Lilette Léveillé à Craboville
de Jordic

critiqué par JulesRomans, le 30 mai 2014
(Nantes - 66 ans)


La note:  étoiles
Quand les Bretons passaient pour des sauvageons, Jordic aidait les Parisiens à les apprivoiser
Jordic est le pseudonyme de Georges Pignon ; il est né en 1876 à Philippeville, en Algérie. Il obtient une bourse à l’âge de dix-sept ans à l’Ecole des Beaux-arts de Paris. Dès le début du siècle, il donne dessins et histoires en images tant dans la presse enfantine que celle pour les adultes : "L’Assiette au beurre", "L’Ouvrier", "Les veillées des chaumières", "Le Rire", "L’Écho du Noël",""L’Étoile de Noël". Il illustre également des romans comme ceux de Scott et Michel Corday ou des contes comme ceux d’Hoffmann. Avant-guerre il a une quinzaine d’albums pour la jeunesse signés à son nom.

Il rencontre la sœur de Charles Geniaux et l’épouse. Il tombe de ce fait amoureux de la Bretagne, son pseudonyme Jordic est un hommage à "Pêcheurs d’Islande" de Pierre Loti. Ils s’installent à l’Île aux Moines dans le golfe du Morbihan. Mobilisé, il est sergent au 18e RI lorsqu’il décède le 29 novembre 1915 à Houdain dans le Pas-de-Calais.

Avec l’album "Lilette Léveillé à Craboville" nous sommes justement transportés dans un village maritime imaginaire de Bretagne. Une petite Parisienne de huit ans arrive seule par le train chez son ancienne nourrice pour passer des vacances où elle va découvrir l’univers breton en particulier grâce aux jeux qu’elle va faire avec les quatre enfants de sa nourrice. Jordic met en scène toute une série de gags avec l’utilisation originale de divers objets et les réactions de surprise qu’a la petite Parisienne face à d‘autres qu’elle ne connaît pas. Si les Bretons ne sont pas ici présentés comme les derniers sauvages de l’hexagone, comme c’était la plupart du temps le cas dans la presse enfantine de l’époque, par contre la distance sociale est bien marquée comme elle l’était à l’époque. Lilette reçoit des marques de respect de la part des adultes et s’impose naturellement leader du groupe d’enfants.

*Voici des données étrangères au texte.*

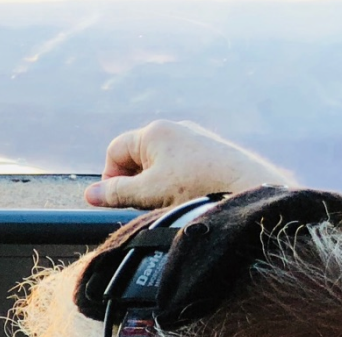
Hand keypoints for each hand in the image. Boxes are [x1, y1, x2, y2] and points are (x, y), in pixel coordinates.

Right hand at [86, 120, 295, 208]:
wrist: (250, 187)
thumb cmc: (197, 187)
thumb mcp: (148, 194)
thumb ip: (116, 193)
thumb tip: (90, 195)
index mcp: (153, 132)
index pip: (115, 151)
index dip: (111, 177)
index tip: (118, 199)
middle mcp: (174, 128)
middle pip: (138, 155)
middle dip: (135, 181)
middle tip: (145, 204)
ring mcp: (196, 137)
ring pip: (161, 162)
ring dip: (157, 184)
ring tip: (170, 203)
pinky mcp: (213, 150)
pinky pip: (183, 164)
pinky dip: (179, 182)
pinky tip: (191, 197)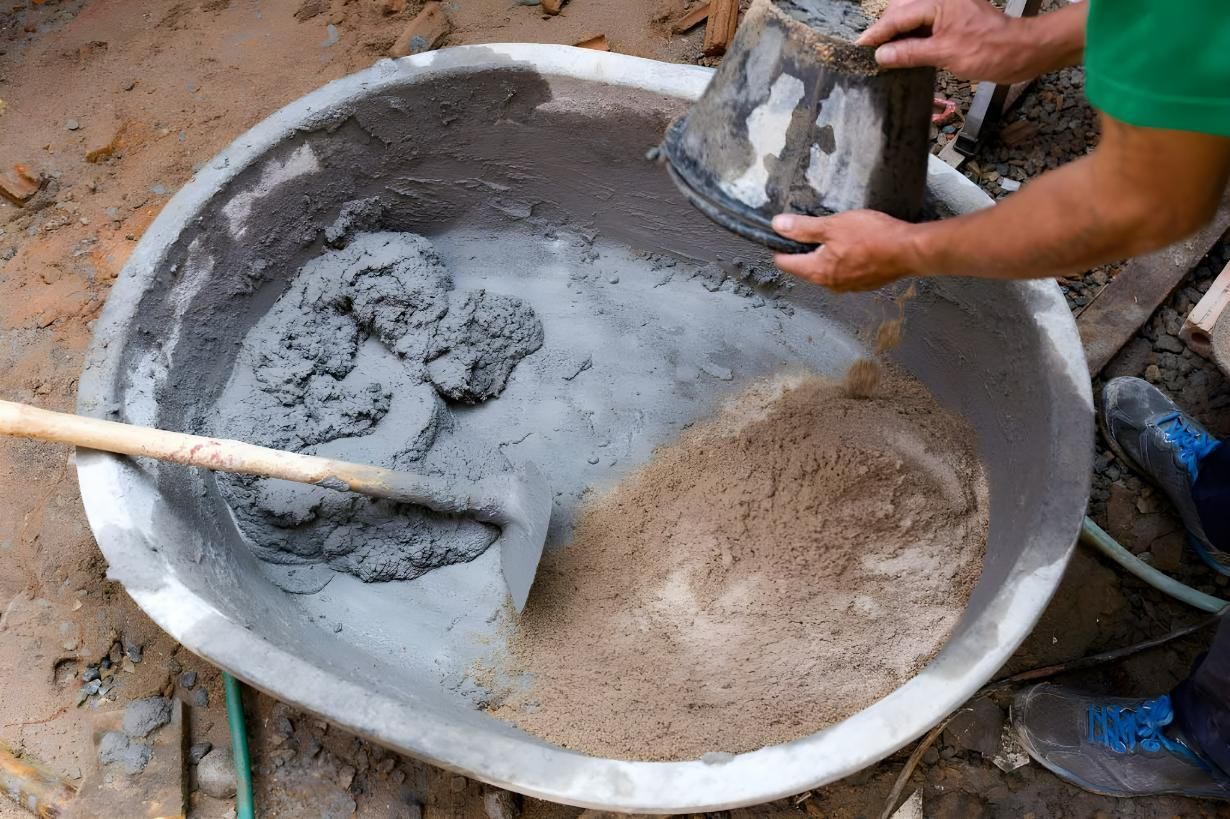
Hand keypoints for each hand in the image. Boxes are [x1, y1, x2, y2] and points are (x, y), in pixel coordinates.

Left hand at [772, 211, 921, 291]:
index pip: (786, 264)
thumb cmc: (872, 237)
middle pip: (806, 268)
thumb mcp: (833, 225)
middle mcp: (830, 284)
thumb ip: (803, 228)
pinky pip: (845, 272)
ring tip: (834, 237)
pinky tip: (853, 247)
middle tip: (810, 230)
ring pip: (827, 271)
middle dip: (804, 251)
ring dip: (826, 256)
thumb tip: (777, 226)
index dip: (780, 248)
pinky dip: (844, 261)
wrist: (909, 251)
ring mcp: (848, 287)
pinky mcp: (865, 283)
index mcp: (817, 271)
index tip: (781, 235)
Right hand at [857, 0, 1037, 83]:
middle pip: (902, 11)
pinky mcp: (955, 18)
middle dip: (886, 30)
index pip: (897, 17)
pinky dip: (914, 37)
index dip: (876, 33)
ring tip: (885, 54)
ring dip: (899, 34)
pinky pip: (926, 24)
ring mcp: (949, 8)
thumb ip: (910, 53)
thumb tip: (882, 56)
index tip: (859, 47)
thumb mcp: (944, 54)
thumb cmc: (989, 50)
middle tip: (870, 51)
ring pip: (913, 17)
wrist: (1021, 51)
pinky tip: (906, 52)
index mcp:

Le graphisme soigne la représentation de tous les objets et sait très bien rendre par les attitudes et le dessin du visage les sentiments qui agitent les personnages. Un second tome de ces aventures existe, c’est celui où les quatre enfants bretons viennent à Paris et sont reçus par Lilette qui vit dans un certain luxe. Espérons que "Les petits Brazidec à Paris" qui est sorti en 1913 (soit deux ans après "Lilette Léveillé à Craboville" ) sera bientôt réédité car ces deux albums sont le reflet de ce qui se faisait de mieux pour les jeunes de la Belle Époque et parce qu’ils rappellent l’énorme place qu’avait alors la Bretagne dans l’imaginaire enfantin.